WHAT YOU ARE ASKED TO DO: No pictures, nothing altered: return the data below.

--- --- ---

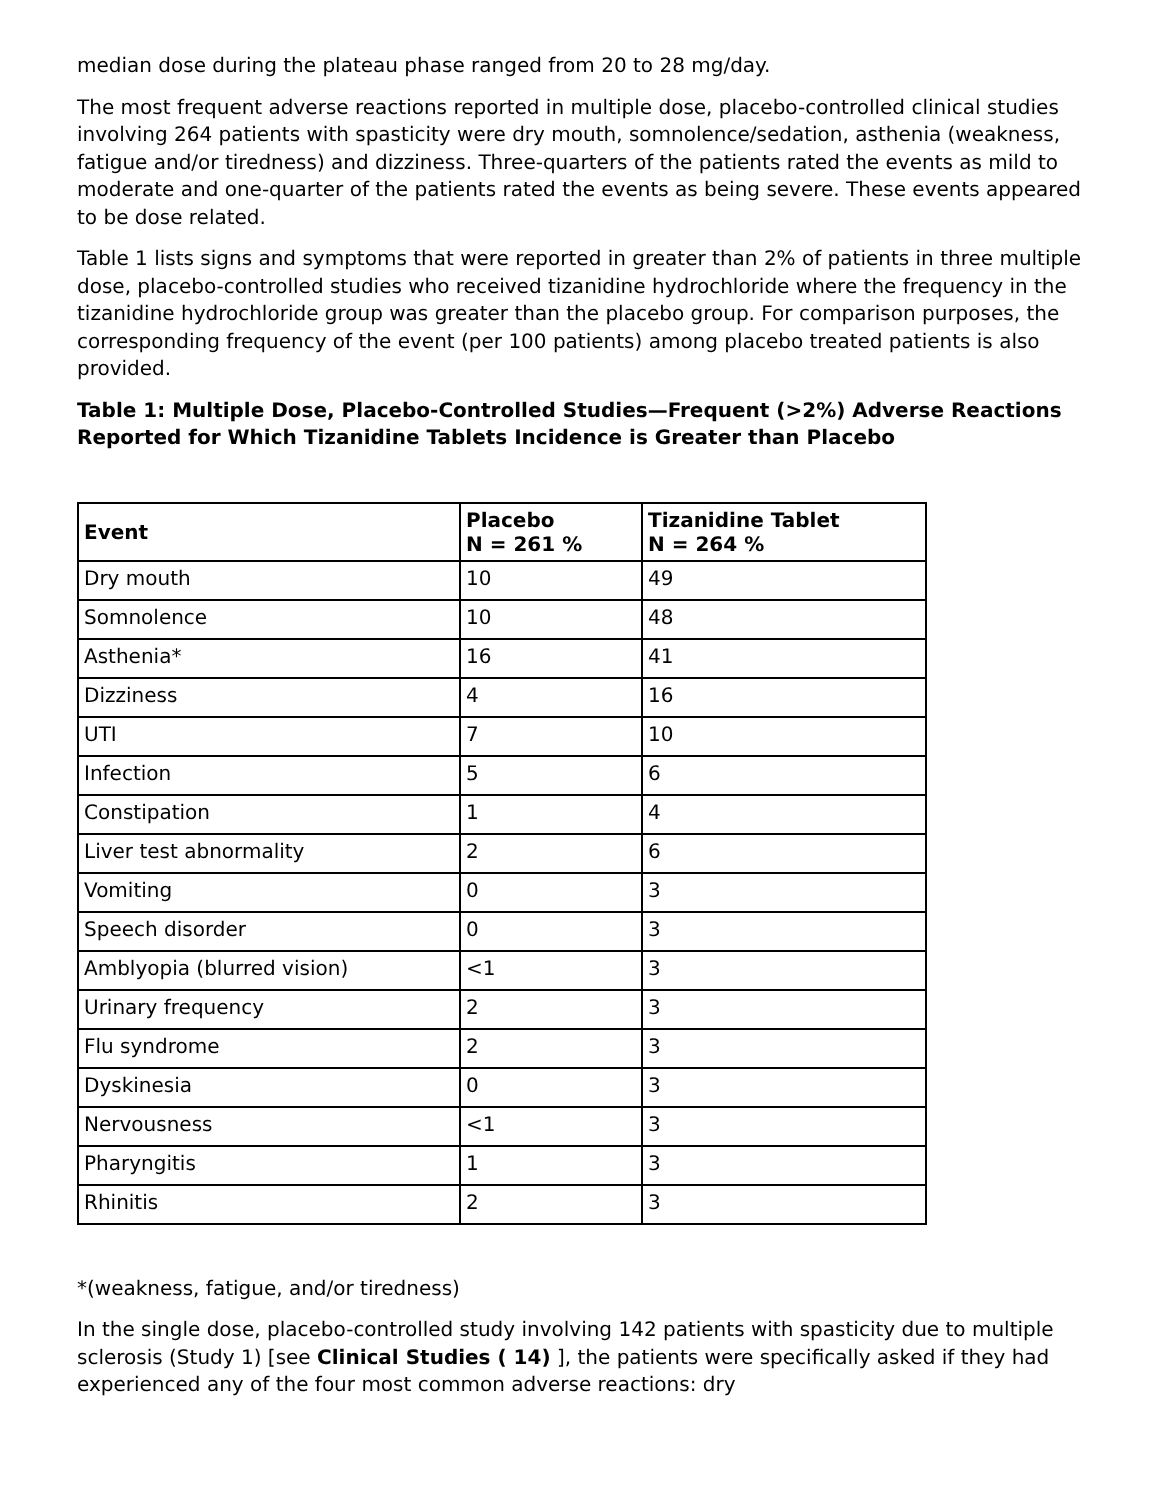median dose during the plateau phase ranged from 20 to 28 mg/day.
The most frequent adverse reactions reported in multiple dose, placebo-controlled clinical studies involving 264 patients with spasticity were dry mouth, somnolence/sedation, asthenia (weakness, fatigue and/or tiredness) and dizziness. Three-quarters of the patients rated the events as mild to moderate and one-quarter of the patients rated the events as being severe. These events appeared to be dose related.
Table 1 lists signs and symptoms that were reported in greater than 2% of patients in three multiple dose, placebo-controlled studies who received tizanidine hydrochloride where the frequency in the tizanidine hydrochloride group was greater than the placebo group. For comparison purposes, the corresponding frequency of the event (per 100 patients) among placebo treated patients is also provided.
Table 1: Multiple Dose, Placebo-Controlled Studies—Frequent (>2%) Adverse Reactions Reported for Which Tizanidine Tablets Incidence is Greater than Placebo
| Event | Placebo N = 261 % | Tizanidine Tablet N = 264 % |
| --- | --- | --- |
| Dry mouth | 10 | 49 |
| Somnolence | 10 | 48 |
| Asthenia* | 16 | 41 |
| Dizziness | 4 | 16 |
| UTI | 7 | 10 |
| Infection | 5 | 6 |
| Constipation | 1 | 4 |
| Liver test abnormality | 2 | 6 |
| Vomiting | 0 | 3 |
| Speech disorder | 0 | 3 |
| Amblyopia (blurred vision) | <1 | 3 |
| Urinary frequency | 2 | 3 |
| Flu syndrome | 2 | 3 |
| Dyskinesia | 0 | 3 |
| Nervousness | <1 | 3 |
| Pharyngitis | 1 | 3 |
| Rhinitis | 2 | 3 |
*(weakness, fatigue, and/or tiredness)
In the single dose, placebo-controlled study involving 142 patients with spasticity due to multiple sclerosis (Study 1) [see Clinical Studies ( 14) ], the patients were specifically asked if they had experienced any of the four most common adverse reactions: dry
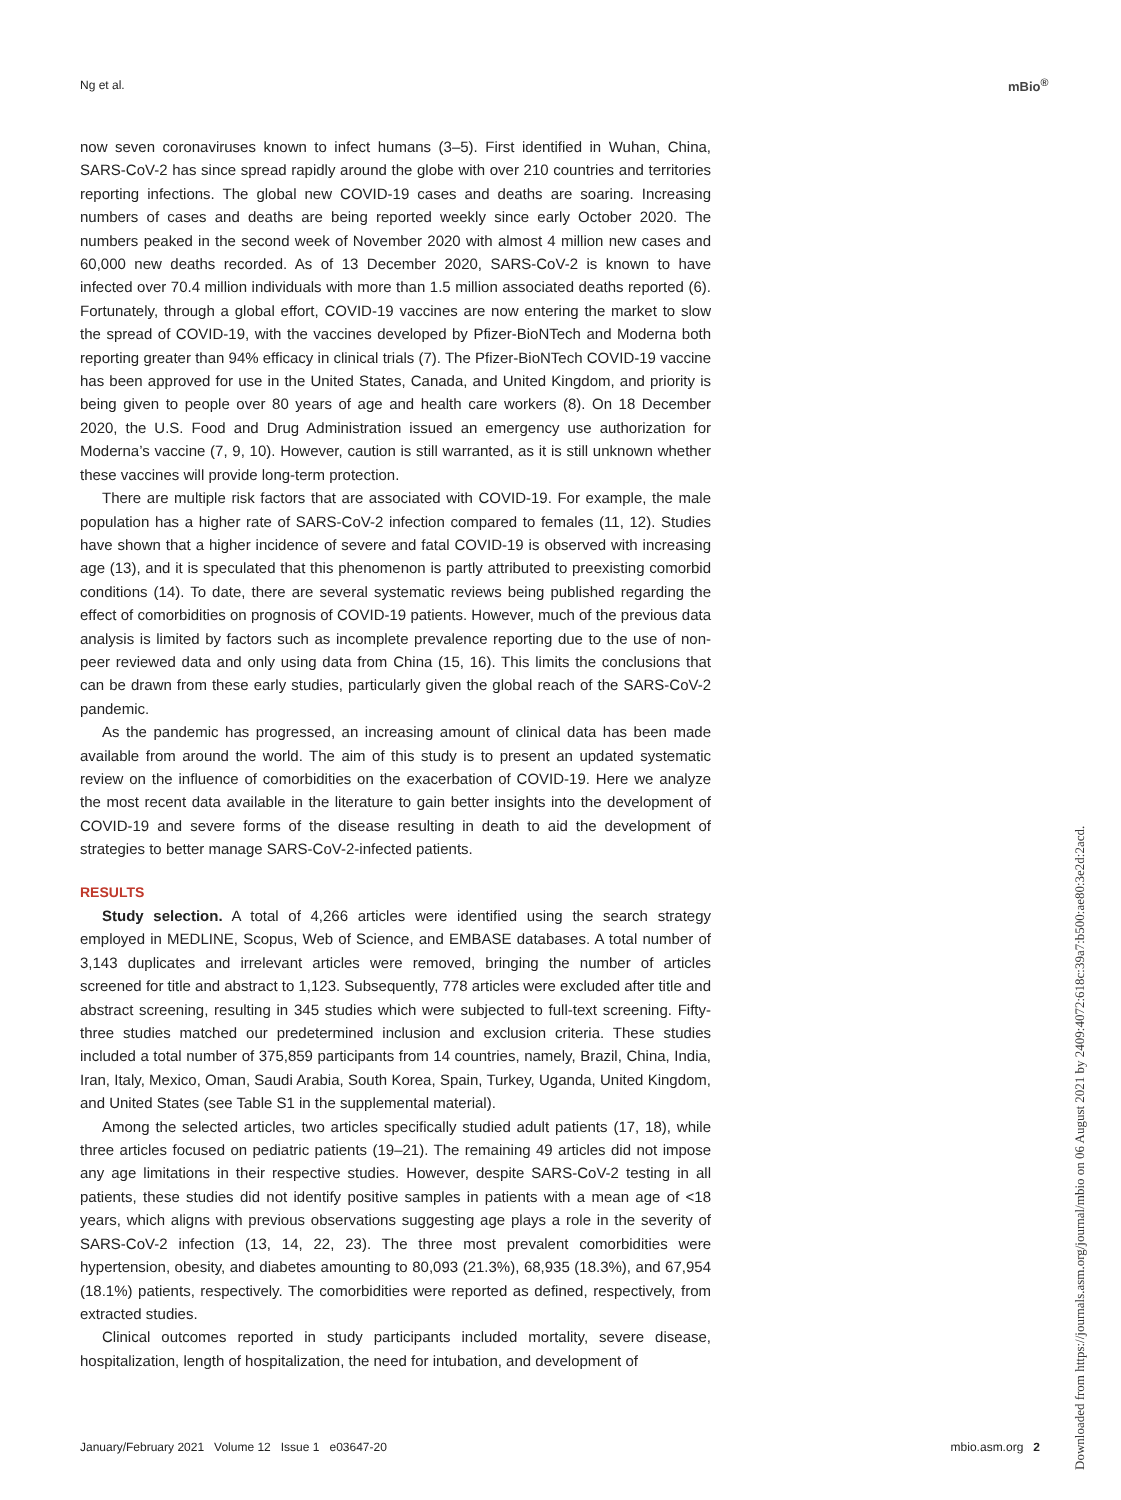Ng et al. mBio<sup>®</sup>
now seven coronaviruses known to infect humans (3–5). First identified in Wuhan, China, SARS-CoV-2 has since spread rapidly around the globe with over 210 countries and territories reporting infections. The global new COVID-19 cases and deaths are soaring. Increasing numbers of cases and deaths are being reported weekly since early October 2020. The numbers peaked in the second week of November 2020 with almost 4 million new cases and 60,000 new deaths recorded. As of 13 December 2020, SARS-CoV-2 is known to have infected over 70.4 million individuals with more than 1.5 million associated deaths reported (6). Fortunately, through a global effort, COVID-19 vaccines are now entering the market to slow the spread of COVID-19, with the vaccines developed by Pfizer-BioNTech and Moderna both reporting greater than 94% efficacy in clinical trials (7). The Pfizer-BioNTech COVID-19 vaccine has been approved for use in the United States, Canada, and United Kingdom, and priority is being given to people over 80 years of age and health care workers (8). On 18 December 2020, the U.S. Food and Drug Administration issued an emergency use authorization for Moderna’s vaccine (7, 9, 10). However, caution is still warranted, as it is still unknown whether these vaccines will provide long-term protection.
There are multiple risk factors that are associated with COVID-19. For example, the male population has a higher rate of SARS-CoV-2 infection compared to females (11, 12). Studies have shown that a higher incidence of severe and fatal COVID-19 is observed with increasing age (13), and it is speculated that this phenomenon is partly attributed to preexisting comorbid conditions (14). To date, there are several systematic reviews being published regarding the effect of comorbidities on prognosis of COVID-19 patients. However, much of the previous data analysis is limited by factors such as incomplete prevalence reporting due to the use of non-peer reviewed data and only using data from China (15, 16). This limits the conclusions that can be drawn from these early studies, particularly given the global reach of the SARS-CoV-2 pandemic.
As the pandemic has progressed, an increasing amount of clinical data has been made available from around the world. The aim of this study is to present an updated systematic review on the influence of comorbidities on the exacerbation of COVID-19. Here we analyze the most recent data available in the literature to gain better insights into the development of COVID-19 and severe forms of the disease resulting in death to aid the development of strategies to better manage SARS-CoV-2-infected patients.
RESULTS
Study selection. A total of 4,266 articles were identified using the search strategy employed in MEDLINE, Scopus, Web of Science, and EMBASE databases. A total number of 3,143 duplicates and irrelevant articles were removed, bringing the number of articles screened for title and abstract to 1,123. Subsequently, 778 articles were excluded after title and abstract screening, resulting in 345 studies which were subjected to full-text screening. Fifty-three studies matched our predetermined inclusion and exclusion criteria. These studies included a total number of 375,859 participants from 14 countries, namely, Brazil, China, India, Iran, Italy, Mexico, Oman, Saudi Arabia, South Korea, Spain, Turkey, Uganda, United Kingdom, and United States (see Table S1 in the supplemental material).
Among the selected articles, two articles specifically studied adult patients (17, 18), while three articles focused on pediatric patients (19–21). The remaining 49 articles did not impose any age limitations in their respective studies. However, despite SARS-CoV-2 testing in all patients, these studies did not identify positive samples in patients with a mean age of <18 years, which aligns with previous observations suggesting age plays a role in the severity of SARS-CoV-2 infection (13, 14, 22, 23). The three most prevalent comorbidities were hypertension, obesity, and diabetes amounting to 80,093 (21.3%), 68,935 (18.3%), and 67,954 (18.1%) patients, respectively. The comorbidities were reported as defined, respectively, from extracted studies.
Clinical outcomes reported in study participants included mortality, severe disease, hospitalization, length of hospitalization, the need for intubation, and development of
January/February 2021 Volume 12 Issue 1 e03647-20 mbio.asm.org 2
Downloaded from https://journals.asm.org/journal/mbio on 06 August 2021 by 2409:4072:618c:39a7:b500:ae80:3e2d:2acd.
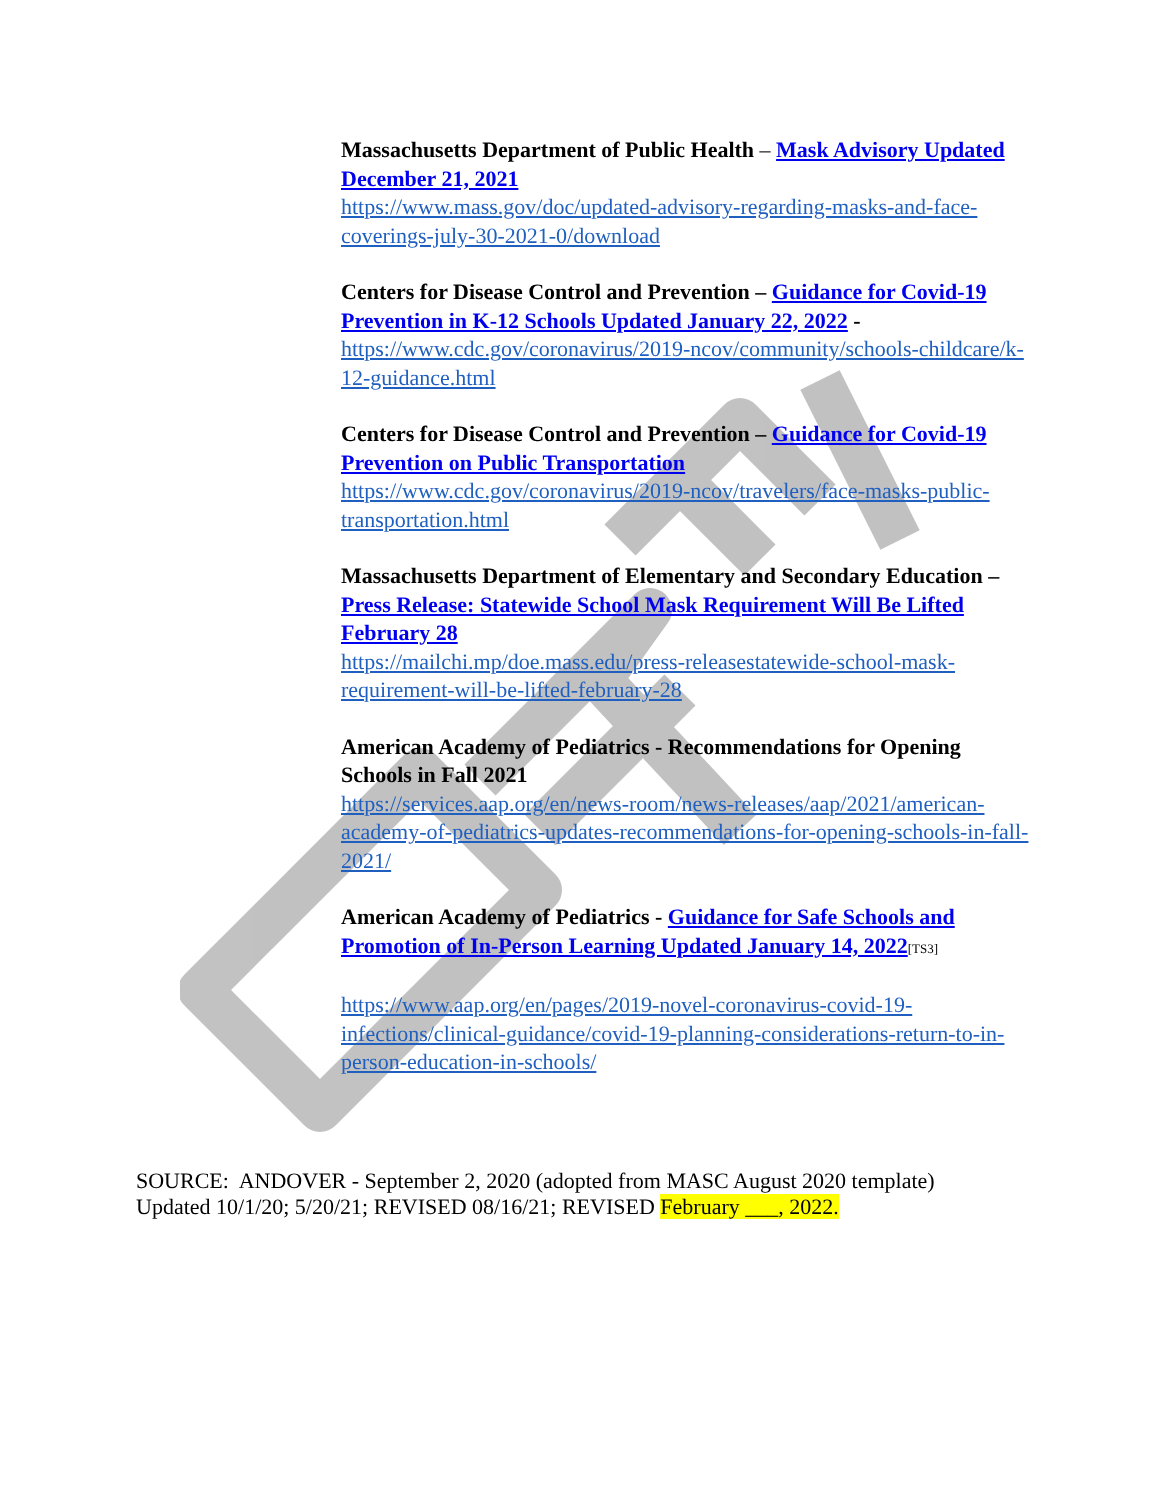Massachusetts Department of Public Health – Mask Advisory Updated December 21, 2021
https://www.mass.gov/doc/updated-advisory-regarding-masks-and-face-coverings-july-30-2021-0/download
Centers for Disease Control and Prevention – Guidance for Covid-19 Prevention in K-12 Schools Updated January 22, 2022 -
https://www.cdc.gov/coronavirus/2019-ncov/community/schools-childcare/k-12-guidance.html
Centers for Disease Control and Prevention – Guidance for Covid-19 Prevention on Public Transportation
https://www.cdc.gov/coronavirus/2019-ncov/travelers/face-masks-public-transportation.html
Massachusetts Department of Elementary and Secondary Education – Press Release: Statewide School Mask Requirement Will Be Lifted February 28
https://mailchi.mp/doe.mass.edu/press-releasestatewide-school-mask-requirement-will-be-lifted-february-28
American Academy of Pediatrics - Recommendations for Opening Schools in Fall 2021
https://services.aap.org/en/news-room/news-releases/aap/2021/american-academy-of-pediatrics-updates-recommendations-for-opening-schools-in-fall-2021/
American Academy of Pediatrics - Guidance for Safe Schools and Promotion of In-Person Learning Updated January 14, 2022[TS3]
https://www.aap.org/en/pages/2019-novel-coronavirus-covid-19-infections/clinical-guidance/covid-19-planning-considerations-return-to-in-person-education-in-schools/
SOURCE: ANDOVER - September 2, 2020 (adopted from MASC August 2020 template)
Updated 10/1/20; 5/20/21; REVISED 08/16/21; REVISED February ___, 2022.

--- --- ---

OUTPUT FOR THIS TASK:
median dose during the plateau phase ranged from 20 to 28 mg/day.
The most frequent adverse reactions reported in multiple dose, placebo-controlled clinical studies involving 264 patients with spasticity were dry mouth, somnolence/sedation, asthenia (weakness, fatigue and/or tiredness) and dizziness. Three-quarters of the patients rated the events as mild to moderate and one-quarter of the patients rated the events as being severe. These events appeared to be dose related.
Table 1 lists signs and symptoms that were reported in greater than 2% of patients in three multiple dose, placebo-controlled studies who received tizanidine hydrochloride where the frequency in the tizanidine hydrochloride group was greater than the placebo group. For comparison purposes, the corresponding frequency of the event (per 100 patients) among placebo treated patients is also provided.
Table 1: Multiple Dose, Placebo-Controlled Studies—Frequent (>2%) Adverse Reactions Reported for Which Tizanidine Tablets Incidence is Greater than Placebo
| Event | Placebo N = 261 % | Tizanidine Tablet N = 264 % |
| --- | --- | --- |
| Dry mouth | 10 | 49 |
| Somnolence | 10 | 48 |
| Asthenia* | 16 | 41 |
| Dizziness | 4 | 16 |
| UTI | 7 | 10 |
| Infection | 5 | 6 |
| Constipation | 1 | 4 |
| Liver test abnormality | 2 | 6 |
| Vomiting | 0 | 3 |
| Speech disorder | 0 | 3 |
| Amblyopia (blurred vision) | <1 | 3 |
| Urinary frequency | 2 | 3 |
| Flu syndrome | 2 | 3 |
| Dyskinesia | 0 | 3 |
| Nervousness | <1 | 3 |
| Pharyngitis | 1 | 3 |
| Rhinitis | 2 | 3 |
*(weakness, fatigue, and/or tiredness)
In the single dose, placebo-controlled study involving 142 patients with spasticity due to multiple sclerosis (Study 1) [see Clinical Studies ( 14) ], the patients were specifically asked if they had experienced any of the four most common adverse reactions: dry
Ng et al. mBio<sup>®</sup>
now seven coronaviruses known to infect humans (3–5). First identified in Wuhan, China, SARS-CoV-2 has since spread rapidly around the globe with over 210 countries and territories reporting infections. The global new COVID-19 cases and deaths are soaring. Increasing numbers of cases and deaths are being reported weekly since early October 2020. The numbers peaked in the second week of November 2020 with almost 4 million new cases and 60,000 new deaths recorded. As of 13 December 2020, SARS-CoV-2 is known to have infected over 70.4 million individuals with more than 1.5 million associated deaths reported (6). Fortunately, through a global effort, COVID-19 vaccines are now entering the market to slow the spread of COVID-19, with the vaccines developed by Pfizer-BioNTech and Moderna both reporting greater than 94% efficacy in clinical trials (7). The Pfizer-BioNTech COVID-19 vaccine has been approved for use in the United States, Canada, and United Kingdom, and priority is being given to people over 80 years of age and health care workers (8). On 18 December 2020, the U.S. Food and Drug Administration issued an emergency use authorization for Moderna’s vaccine (7, 9, 10). However, caution is still warranted, as it is still unknown whether these vaccines will provide long-term protection.
There are multiple risk factors that are associated with COVID-19. For example, the male population has a higher rate of SARS-CoV-2 infection compared to females (11, 12). Studies have shown that a higher incidence of severe and fatal COVID-19 is observed with increasing age (13), and it is speculated that this phenomenon is partly attributed to preexisting comorbid conditions (14). To date, there are several systematic reviews being published regarding the effect of comorbidities on prognosis of COVID-19 patients. However, much of the previous data analysis is limited by factors such as incomplete prevalence reporting due to the use of non-peer reviewed data and only using data from China (15, 16). This limits the conclusions that can be drawn from these early studies, particularly given the global reach of the SARS-CoV-2 pandemic.
As the pandemic has progressed, an increasing amount of clinical data has been made available from around the world. The aim of this study is to present an updated systematic review on the influence of comorbidities on the exacerbation of COVID-19. Here we analyze the most recent data available in the literature to gain better insights into the development of COVID-19 and severe forms of the disease resulting in death to aid the development of strategies to better manage SARS-CoV-2-infected patients.
RESULTS
Study selection. A total of 4,266 articles were identified using the search strategy employed in MEDLINE, Scopus, Web of Science, and EMBASE databases. A total number of 3,143 duplicates and irrelevant articles were removed, bringing the number of articles screened for title and abstract to 1,123. Subsequently, 778 articles were excluded after title and abstract screening, resulting in 345 studies which were subjected to full-text screening. Fifty-three studies matched our predetermined inclusion and exclusion criteria. These studies included a total number of 375,859 participants from 14 countries, namely, Brazil, China, India, Iran, Italy, Mexico, Oman, Saudi Arabia, South Korea, Spain, Turkey, Uganda, United Kingdom, and United States (see Table S1 in the supplemental material).
Among the selected articles, two articles specifically studied adult patients (17, 18), while three articles focused on pediatric patients (19–21). The remaining 49 articles did not impose any age limitations in their respective studies. However, despite SARS-CoV-2 testing in all patients, these studies did not identify positive samples in patients with a mean age of <18 years, which aligns with previous observations suggesting age plays a role in the severity of SARS-CoV-2 infection (13, 14, 22, 23). The three most prevalent comorbidities were hypertension, obesity, and diabetes amounting to 80,093 (21.3%), 68,935 (18.3%), and 67,954 (18.1%) patients, respectively. The comorbidities were reported as defined, respectively, from extracted studies.
Clinical outcomes reported in study participants included mortality, severe disease, hospitalization, length of hospitalization, the need for intubation, and development of
January/February 2021 Volume 12 Issue 1 e03647-20 mbio.asm.org 2
Downloaded from https://journals.asm.org/journal/mbio on 06 August 2021 by 2409:4072:618c:39a7:b500:ae80:3e2d:2acd.
Massachusetts Department of Public Health – Mask Advisory Updated December 21, 2021
https://www.mass.gov/doc/updated-advisory-regarding-masks-and-face-coverings-july-30-2021-0/download
Centers for Disease Control and Prevention – Guidance for Covid-19 Prevention in K-12 Schools Updated January 22, 2022 -
https://www.cdc.gov/coronavirus/2019-ncov/community/schools-childcare/k-12-guidance.html
Centers for Disease Control and Prevention – Guidance for Covid-19 Prevention on Public Transportation
https://www.cdc.gov/coronavirus/2019-ncov/travelers/face-masks-public-transportation.html
Massachusetts Department of Elementary and Secondary Education – Press Release: Statewide School Mask Requirement Will Be Lifted February 28
https://mailchi.mp/doe.mass.edu/press-releasestatewide-school-mask-requirement-will-be-lifted-february-28
American Academy of Pediatrics - Recommendations for Opening Schools in Fall 2021
https://services.aap.org/en/news-room/news-releases/aap/2021/american-academy-of-pediatrics-updates-recommendations-for-opening-schools-in-fall-2021/
American Academy of Pediatrics - Guidance for Safe Schools and Promotion of In-Person Learning Updated January 14, 2022[TS3]
https://www.aap.org/en/pages/2019-novel-coronavirus-covid-19-infections/clinical-guidance/covid-19-planning-considerations-return-to-in-person-education-in-schools/
SOURCE: ANDOVER - September 2, 2020 (adopted from MASC August 2020 template)
Updated 10/1/20; 5/20/21; REVISED 08/16/21; REVISED February ___, 2022.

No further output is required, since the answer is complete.